Construction of the diversion could also adversely affect the minority and low-income residents of Ironton, the environmental statement warns. And tidal flooding could increase in the Lafitte area, which has varying levels of low, nonfederal flood protection, the report warned.
To mitigate the diversion’s effects, the state is looking at raising some roads and other community infrastructure. It also will consider paying to raise buildings, improve access and assist in septic tank problems for affected homes.
In some cases, it will ask for the establishment of voluntary easements for the water effects for properties outside levee protection, and will be open to requests by property owners for buyouts.
But just as the water flow from the diversion to the south causes problems, the creation of wetlands in the Barataria Basin is likely to reduce storm surge by as much as one foot in communities outside levees to the north.
The diversion of sediment and water into Barataria Bay will also likely cause moderate, permanent adverse effects on wetlands in the existing birdfoot delta, resulting in a reduction of between 2,000 and 3,000 acres of wetlands by 2070, compared to the no-action alternative to the project. That wetland reduction would especially affect the Delta National Wildlife Refuge and the state’s Pass-a-Loutre Wildlife Management Area. The report does not discuss how that loss would be affected in the future by the Corps practice of moving sediment dredged to deepen the lower river to 50 feet, and expected future maintenance dredging, into those two areas.
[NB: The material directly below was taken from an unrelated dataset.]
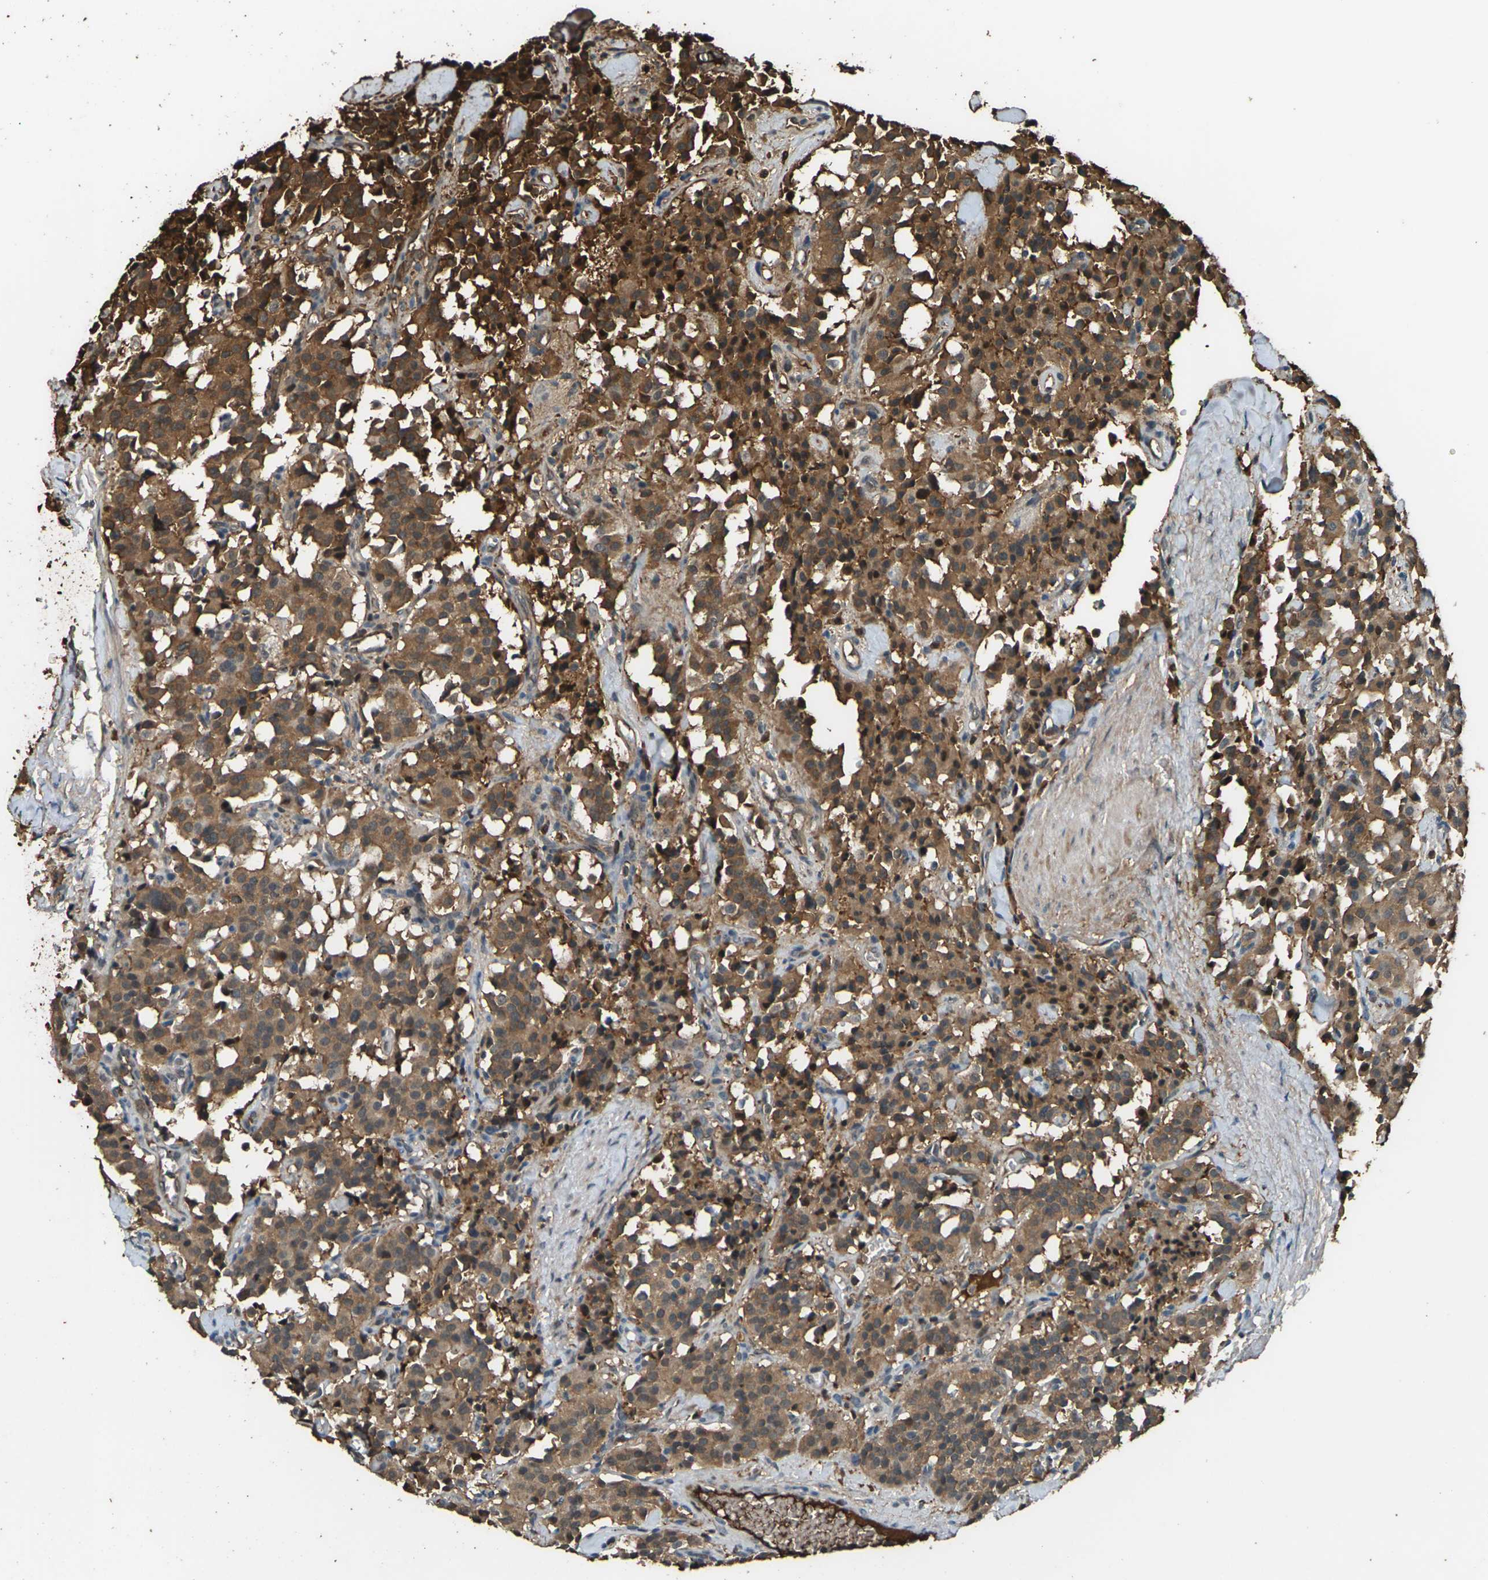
{"staining": {"intensity": "strong", "quantity": ">75%", "location": "cytoplasmic/membranous,nuclear"}, "tissue": "carcinoid", "cell_type": "Tumor cells", "image_type": "cancer", "snomed": [{"axis": "morphology", "description": "Carcinoid, malignant, NOS"}, {"axis": "topography", "description": "Lung"}], "caption": "Protein staining of malignant carcinoid tissue exhibits strong cytoplasmic/membranous and nuclear positivity in about >75% of tumor cells.", "gene": "CYP1B1", "patient": {"sex": "male", "age": 30}}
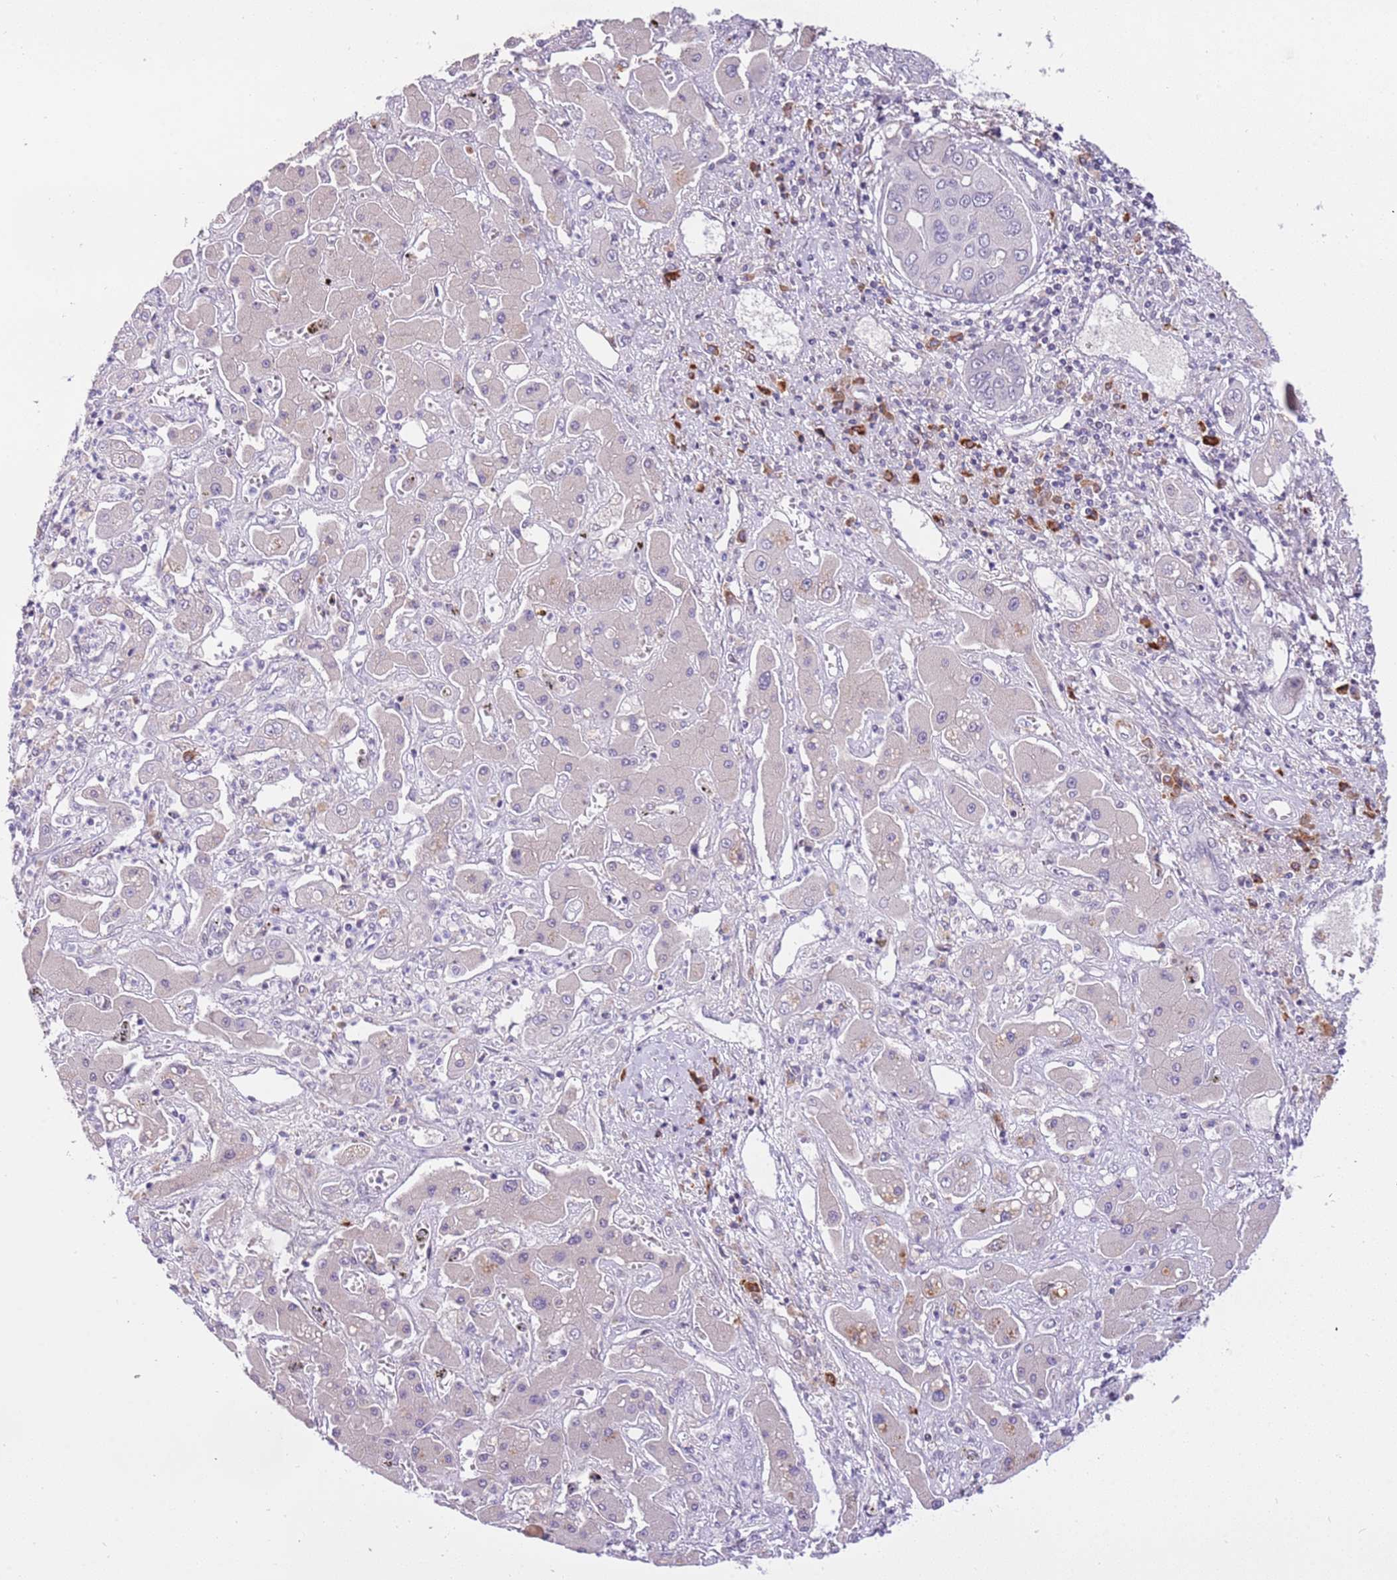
{"staining": {"intensity": "negative", "quantity": "none", "location": "none"}, "tissue": "liver cancer", "cell_type": "Tumor cells", "image_type": "cancer", "snomed": [{"axis": "morphology", "description": "Cholangiocarcinoma"}, {"axis": "topography", "description": "Liver"}], "caption": "Immunohistochemistry (IHC) of liver cholangiocarcinoma exhibits no staining in tumor cells.", "gene": "MAGEF1", "patient": {"sex": "male", "age": 67}}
State officials also said the public should not view the diversion as just a stand-alone project. Major projects building new wetlands using sediment dredged from the river and pumped inland are already underway in the Spanish Pass area just south of the diversion location, and a new project will begin construction later this year on expanding wetlands built with an earlier pipeline project just north of the diversion.
The coastal authority’s executive director, Bren Haase, said there likely also will be opportunities to use sediment captured by the Corps during maintenance dredging of the river channel to build wetlands near the diversion’s outfall. As wetlands in the outfall area expand, dredges will be used to keep channels open to allow new sediment and water to move farther out into open water areas.